WHAT YOU WILL DO
Copy the material word for word, starting at its first line and stopping after the line that contains "Download Accounts".

- Opening Delimiter -

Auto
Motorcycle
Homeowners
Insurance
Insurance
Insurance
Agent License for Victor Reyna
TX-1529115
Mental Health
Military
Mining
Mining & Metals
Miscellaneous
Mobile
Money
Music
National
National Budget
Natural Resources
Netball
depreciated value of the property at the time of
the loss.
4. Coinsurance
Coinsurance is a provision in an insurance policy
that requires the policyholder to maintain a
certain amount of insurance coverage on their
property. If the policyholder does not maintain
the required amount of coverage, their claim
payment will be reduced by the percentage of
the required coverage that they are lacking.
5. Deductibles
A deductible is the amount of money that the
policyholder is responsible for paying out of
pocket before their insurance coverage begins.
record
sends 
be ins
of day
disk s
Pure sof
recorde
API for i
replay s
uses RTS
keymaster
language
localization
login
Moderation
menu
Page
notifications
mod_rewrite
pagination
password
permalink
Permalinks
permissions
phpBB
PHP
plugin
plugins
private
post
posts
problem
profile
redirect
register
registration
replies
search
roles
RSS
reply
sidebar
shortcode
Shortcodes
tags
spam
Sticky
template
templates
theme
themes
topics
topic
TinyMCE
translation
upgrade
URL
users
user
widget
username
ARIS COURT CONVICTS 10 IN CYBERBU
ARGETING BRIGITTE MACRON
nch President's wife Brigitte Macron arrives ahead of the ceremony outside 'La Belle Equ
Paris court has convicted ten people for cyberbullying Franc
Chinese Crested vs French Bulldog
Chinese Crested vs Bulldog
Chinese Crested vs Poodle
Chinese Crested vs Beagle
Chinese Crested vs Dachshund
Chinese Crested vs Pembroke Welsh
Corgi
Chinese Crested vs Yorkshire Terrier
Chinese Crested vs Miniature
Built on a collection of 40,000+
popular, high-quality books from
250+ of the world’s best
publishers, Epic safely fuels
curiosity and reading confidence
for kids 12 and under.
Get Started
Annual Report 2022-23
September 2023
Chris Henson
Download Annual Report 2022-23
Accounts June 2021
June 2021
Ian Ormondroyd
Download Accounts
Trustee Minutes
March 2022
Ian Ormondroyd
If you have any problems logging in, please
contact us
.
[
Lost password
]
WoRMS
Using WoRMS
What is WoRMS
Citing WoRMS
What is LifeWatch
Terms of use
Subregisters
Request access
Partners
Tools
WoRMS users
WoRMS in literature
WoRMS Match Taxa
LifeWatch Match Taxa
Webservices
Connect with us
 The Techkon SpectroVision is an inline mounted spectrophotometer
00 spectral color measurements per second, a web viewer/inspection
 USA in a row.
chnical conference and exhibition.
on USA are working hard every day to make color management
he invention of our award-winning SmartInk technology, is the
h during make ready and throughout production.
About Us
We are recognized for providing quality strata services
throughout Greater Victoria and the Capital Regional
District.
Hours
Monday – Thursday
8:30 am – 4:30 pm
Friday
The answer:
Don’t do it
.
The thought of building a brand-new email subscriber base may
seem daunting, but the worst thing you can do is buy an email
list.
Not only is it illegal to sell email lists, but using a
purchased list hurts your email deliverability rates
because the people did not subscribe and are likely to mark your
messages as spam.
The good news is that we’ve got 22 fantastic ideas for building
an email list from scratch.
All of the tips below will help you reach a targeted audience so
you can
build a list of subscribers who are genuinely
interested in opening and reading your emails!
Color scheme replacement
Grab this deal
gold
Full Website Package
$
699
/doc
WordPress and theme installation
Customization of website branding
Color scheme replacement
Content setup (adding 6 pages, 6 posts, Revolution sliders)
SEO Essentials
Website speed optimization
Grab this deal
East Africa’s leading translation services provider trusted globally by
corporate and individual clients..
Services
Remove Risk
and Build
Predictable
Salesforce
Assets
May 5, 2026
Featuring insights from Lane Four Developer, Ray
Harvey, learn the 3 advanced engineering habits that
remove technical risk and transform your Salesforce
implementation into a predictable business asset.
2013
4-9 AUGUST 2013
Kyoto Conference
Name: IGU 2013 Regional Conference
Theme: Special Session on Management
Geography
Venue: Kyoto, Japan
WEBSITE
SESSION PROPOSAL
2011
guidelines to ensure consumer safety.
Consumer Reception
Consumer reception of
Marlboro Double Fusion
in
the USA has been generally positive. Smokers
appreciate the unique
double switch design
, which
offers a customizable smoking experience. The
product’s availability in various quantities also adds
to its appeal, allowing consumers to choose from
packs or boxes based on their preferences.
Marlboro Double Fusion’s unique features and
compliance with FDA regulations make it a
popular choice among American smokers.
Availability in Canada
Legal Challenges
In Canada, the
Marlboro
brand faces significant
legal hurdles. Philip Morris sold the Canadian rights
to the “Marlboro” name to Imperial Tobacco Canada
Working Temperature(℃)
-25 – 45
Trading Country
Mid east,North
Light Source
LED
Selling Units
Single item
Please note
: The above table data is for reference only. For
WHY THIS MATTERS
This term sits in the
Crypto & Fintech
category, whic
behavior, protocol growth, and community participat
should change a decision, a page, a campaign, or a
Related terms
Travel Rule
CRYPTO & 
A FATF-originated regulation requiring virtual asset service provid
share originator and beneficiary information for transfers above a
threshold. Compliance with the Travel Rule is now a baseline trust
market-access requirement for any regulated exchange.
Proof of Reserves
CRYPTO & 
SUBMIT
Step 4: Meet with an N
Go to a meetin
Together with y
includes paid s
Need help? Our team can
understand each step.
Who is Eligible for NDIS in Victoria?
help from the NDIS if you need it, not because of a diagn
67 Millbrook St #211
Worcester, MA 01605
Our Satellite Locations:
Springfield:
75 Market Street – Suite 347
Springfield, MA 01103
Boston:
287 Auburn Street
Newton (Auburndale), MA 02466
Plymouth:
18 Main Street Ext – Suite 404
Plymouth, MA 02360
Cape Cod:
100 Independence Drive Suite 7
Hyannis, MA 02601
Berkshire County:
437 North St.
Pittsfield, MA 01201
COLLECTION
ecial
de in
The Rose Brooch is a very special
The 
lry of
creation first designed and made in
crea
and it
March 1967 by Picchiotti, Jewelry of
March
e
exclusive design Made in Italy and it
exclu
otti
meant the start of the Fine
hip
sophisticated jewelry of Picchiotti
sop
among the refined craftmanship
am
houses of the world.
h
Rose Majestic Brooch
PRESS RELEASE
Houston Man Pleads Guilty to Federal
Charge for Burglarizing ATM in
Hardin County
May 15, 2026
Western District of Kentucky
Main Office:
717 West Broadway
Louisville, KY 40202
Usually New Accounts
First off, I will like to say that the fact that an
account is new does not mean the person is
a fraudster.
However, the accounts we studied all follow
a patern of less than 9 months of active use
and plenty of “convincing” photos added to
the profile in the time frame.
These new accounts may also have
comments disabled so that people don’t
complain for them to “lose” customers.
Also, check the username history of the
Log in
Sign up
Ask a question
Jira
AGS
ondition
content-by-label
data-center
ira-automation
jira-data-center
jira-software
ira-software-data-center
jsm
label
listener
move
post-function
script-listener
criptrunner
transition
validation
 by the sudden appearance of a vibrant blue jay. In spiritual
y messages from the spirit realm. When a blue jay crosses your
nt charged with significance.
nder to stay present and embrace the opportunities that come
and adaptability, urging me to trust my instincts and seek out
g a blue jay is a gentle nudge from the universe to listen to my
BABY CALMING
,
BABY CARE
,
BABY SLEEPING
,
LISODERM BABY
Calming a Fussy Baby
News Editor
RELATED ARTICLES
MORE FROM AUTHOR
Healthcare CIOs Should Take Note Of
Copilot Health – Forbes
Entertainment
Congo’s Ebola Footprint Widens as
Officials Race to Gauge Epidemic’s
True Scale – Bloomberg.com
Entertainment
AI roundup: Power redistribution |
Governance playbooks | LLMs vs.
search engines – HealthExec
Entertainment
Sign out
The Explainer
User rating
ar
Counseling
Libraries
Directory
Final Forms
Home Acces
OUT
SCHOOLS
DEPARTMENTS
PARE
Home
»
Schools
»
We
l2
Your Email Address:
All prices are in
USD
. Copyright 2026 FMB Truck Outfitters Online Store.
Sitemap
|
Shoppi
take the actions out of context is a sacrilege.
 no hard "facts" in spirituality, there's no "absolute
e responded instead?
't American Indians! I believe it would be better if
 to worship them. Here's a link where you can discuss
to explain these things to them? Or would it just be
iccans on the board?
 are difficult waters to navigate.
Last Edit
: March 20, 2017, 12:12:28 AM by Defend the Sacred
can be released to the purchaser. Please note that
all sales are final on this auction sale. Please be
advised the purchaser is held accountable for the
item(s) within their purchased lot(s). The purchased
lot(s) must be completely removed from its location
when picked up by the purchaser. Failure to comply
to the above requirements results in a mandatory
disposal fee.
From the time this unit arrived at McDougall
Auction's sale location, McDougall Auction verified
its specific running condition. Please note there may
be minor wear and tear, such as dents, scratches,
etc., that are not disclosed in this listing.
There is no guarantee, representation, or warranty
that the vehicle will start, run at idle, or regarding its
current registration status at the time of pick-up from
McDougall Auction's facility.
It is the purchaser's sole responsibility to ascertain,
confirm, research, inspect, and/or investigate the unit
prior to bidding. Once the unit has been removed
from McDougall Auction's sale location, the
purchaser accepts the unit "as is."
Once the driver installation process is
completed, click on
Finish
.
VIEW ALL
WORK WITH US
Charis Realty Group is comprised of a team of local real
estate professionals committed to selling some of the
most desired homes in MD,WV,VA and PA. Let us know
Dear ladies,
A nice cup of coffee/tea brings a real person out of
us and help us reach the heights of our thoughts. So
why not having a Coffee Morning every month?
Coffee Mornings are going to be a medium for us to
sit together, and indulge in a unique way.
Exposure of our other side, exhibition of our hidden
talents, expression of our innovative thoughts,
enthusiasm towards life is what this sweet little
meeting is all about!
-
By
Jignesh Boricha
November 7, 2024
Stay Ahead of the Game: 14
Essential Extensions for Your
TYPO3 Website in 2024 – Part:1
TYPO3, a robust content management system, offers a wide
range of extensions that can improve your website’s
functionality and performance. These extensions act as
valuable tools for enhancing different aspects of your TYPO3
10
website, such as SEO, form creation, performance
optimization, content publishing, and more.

- Closing Delimiter -

FINISHED TASK
Auto
Motorcycle
Homeowners
Insurance
Insurance
Insurance
Agent License for Victor Reyna
TX-1529115
Mental Health
Military
Mining
Mining & Metals
Miscellaneous
Mobile
Money
Music
National
National Budget
Natural Resources
Netball
depreciated value of the property at the time of
the loss.
4. Coinsurance
Coinsurance is a provision in an insurance policy
that requires the policyholder to maintain a
certain amount of insurance coverage on their
property. If the policyholder does not maintain
the required amount of coverage, their claim
payment will be reduced by the percentage of
the required coverage that they are lacking.
5. Deductibles
A deductible is the amount of money that the
policyholder is responsible for paying out of
pocket before their insurance coverage begins.
record
sends 
be ins
of day
disk s
Pure sof
recorde
API for i
replay s
uses RTS
keymaster
language
localization
login
Moderation
menu
Page
notifications
mod_rewrite
pagination
password
permalink
Permalinks
permissions
phpBB
PHP
plugin
plugins
private
post
posts
problem
profile
redirect
register
registration
replies
search
roles
RSS
reply
sidebar
shortcode
Shortcodes
tags
spam
Sticky
template
templates
theme
themes
topics
topic
TinyMCE
translation
upgrade
URL
users
user
widget
username
ARIS COURT CONVICTS 10 IN CYBERBU
ARGETING BRIGITTE MACRON
nch President's wife Brigitte Macron arrives ahead of the ceremony outside 'La Belle Equ
Paris court has convicted ten people for cyberbullying Franc
Chinese Crested vs French Bulldog
Chinese Crested vs Bulldog
Chinese Crested vs Poodle
Chinese Crested vs Beagle
Chinese Crested vs Dachshund
Chinese Crested vs Pembroke Welsh
Corgi
Chinese Crested vs Yorkshire Terrier
Chinese Crested vs Miniature
Built on a collection of 40,000+
popular, high-quality books from
250+ of the world’s best
publishers, Epic safely fuels
curiosity and reading confidence
for kids 12 and under.
Get Started
Annual Report 2022-23
September 2023
Chris Henson
Download Annual Report 2022-23
Accounts June 2021
June 2021
Ian Ormondroyd
Download Accounts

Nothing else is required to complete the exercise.